The palazzo's interior design and the layout of the works of art has been modified over the years.
The sculptures were originally situated in the external portico on the ground floor, on the façade and in the courtyard, but gradually were used also to decorate rooms on the first floor.
The name Palazzo dei Conservatori Museum was taken up in 1876 with the expansion of the exhibition area.
The refurbishment completed in 2005 has radically modified the appearance of this section of the museum, with the construction of a large glass hall for the great Capitoline bronzes, the refurbishing of the halls of the Roman Horti and the Castellani Collection, and the creation of a large sector dedicated to the Temple of Capitoline Jupiter.
Hall of the Middle Ages
Palazzo dei Conservatori Museum - Hall of the Middle Ages
The Hall of the sixteenth century Capitoline Archive in the Palazzo dei Conservatori houses the new Hall of the Middle Ages of the Capitoline Museums, with a striking exhibition of the honorary monument of Charles I of Anjou. In the room there are also other works that help to illustrate the history of the Capitoline in the Middle Ages.
The statue of Charles I of Anjou, attributed to the Tuscan sculptor and architect Arnolfo di Cambio and made from a fragment of the entablature of an ancient building, was part of a more complex architecture.

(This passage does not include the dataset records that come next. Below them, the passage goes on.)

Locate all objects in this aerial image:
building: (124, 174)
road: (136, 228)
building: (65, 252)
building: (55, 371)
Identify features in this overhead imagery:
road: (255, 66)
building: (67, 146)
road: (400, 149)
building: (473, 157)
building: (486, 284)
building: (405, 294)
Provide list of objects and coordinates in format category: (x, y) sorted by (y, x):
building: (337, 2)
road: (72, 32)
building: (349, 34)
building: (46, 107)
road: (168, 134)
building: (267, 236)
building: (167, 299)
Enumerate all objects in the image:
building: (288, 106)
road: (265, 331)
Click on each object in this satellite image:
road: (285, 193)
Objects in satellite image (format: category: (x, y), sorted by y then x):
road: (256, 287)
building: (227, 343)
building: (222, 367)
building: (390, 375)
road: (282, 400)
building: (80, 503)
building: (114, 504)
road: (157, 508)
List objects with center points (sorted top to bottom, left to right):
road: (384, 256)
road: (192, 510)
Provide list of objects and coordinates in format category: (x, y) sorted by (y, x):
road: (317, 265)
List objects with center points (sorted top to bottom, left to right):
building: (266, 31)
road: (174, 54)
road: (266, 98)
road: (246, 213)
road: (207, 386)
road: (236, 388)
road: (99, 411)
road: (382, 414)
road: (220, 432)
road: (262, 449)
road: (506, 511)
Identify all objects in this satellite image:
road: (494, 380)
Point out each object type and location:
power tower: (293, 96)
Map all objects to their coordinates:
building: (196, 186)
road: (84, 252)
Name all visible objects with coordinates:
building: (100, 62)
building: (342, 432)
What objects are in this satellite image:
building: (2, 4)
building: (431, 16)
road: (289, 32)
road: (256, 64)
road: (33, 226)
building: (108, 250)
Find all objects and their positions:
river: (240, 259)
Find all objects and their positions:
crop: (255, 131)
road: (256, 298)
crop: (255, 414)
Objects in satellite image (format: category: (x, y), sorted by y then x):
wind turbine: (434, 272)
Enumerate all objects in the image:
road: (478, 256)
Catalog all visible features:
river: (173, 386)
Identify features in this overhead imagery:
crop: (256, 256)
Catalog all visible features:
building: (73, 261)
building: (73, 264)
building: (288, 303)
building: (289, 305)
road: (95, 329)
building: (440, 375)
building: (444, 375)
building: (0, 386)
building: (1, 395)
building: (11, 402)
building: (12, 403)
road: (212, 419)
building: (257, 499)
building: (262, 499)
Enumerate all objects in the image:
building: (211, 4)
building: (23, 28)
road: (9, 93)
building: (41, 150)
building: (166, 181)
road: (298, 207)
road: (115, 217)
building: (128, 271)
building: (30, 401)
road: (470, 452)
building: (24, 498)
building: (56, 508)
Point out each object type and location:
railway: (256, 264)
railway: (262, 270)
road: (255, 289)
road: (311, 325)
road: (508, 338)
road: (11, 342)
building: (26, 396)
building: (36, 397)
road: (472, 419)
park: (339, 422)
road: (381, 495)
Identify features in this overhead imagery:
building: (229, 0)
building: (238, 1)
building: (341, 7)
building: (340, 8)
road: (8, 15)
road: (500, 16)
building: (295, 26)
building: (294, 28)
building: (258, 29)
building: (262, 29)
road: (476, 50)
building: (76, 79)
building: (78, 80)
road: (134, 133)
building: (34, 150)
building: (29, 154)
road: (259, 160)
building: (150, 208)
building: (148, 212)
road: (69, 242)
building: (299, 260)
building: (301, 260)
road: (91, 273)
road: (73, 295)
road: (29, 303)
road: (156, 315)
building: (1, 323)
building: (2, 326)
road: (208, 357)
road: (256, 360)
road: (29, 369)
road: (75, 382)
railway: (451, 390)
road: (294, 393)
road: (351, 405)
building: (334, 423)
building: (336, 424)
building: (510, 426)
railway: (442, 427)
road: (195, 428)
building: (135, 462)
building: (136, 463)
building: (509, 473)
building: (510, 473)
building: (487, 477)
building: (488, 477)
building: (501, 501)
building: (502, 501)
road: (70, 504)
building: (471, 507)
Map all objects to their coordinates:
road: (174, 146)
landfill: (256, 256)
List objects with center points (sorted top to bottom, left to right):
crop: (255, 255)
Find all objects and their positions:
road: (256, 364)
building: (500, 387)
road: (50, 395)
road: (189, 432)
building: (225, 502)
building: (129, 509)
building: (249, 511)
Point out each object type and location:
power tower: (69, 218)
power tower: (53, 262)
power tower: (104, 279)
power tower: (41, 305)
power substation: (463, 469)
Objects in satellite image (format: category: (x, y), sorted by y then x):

It was conceived as a high relief and originally painted with bright colours and decorated with gilding; the statue was anchored to the wall about two meters off the ground, framed by a three-foiled cusped arch flanked by two figures in relief representing two Trumpeters.
The honorary monument was dedicated, around the years 1275-1277, to the Angevin king of Sicily and Senator of Rome, and perhaps was intended to be placed inside the medieval great hall on the first floor of Palazzo Senatorio (the present Hall of Julius Caesar), where the senator, or his vicar, administered civil and criminal justice.
In the room there are also other works that help to illustrate the history of the Capitoline in the Middle Ages.
The units of measurement for oil, wine and grains (called Congi) of the thirteenth century document the presence of an important market area on the Capitoline between the ancient Palazzo Senatorio and the church and convent of Santa Maria in Aracoeli.
The cosmatesque ornament, which comes from the dismembered pulpit of the Epistle of the church of Santa Maria in Aracoeli, and was designed by Lorenzo di Tebaldo with his son Jacopo, illustrates the tradition of Roman marble workers from the late twelfth and early thirteenth century.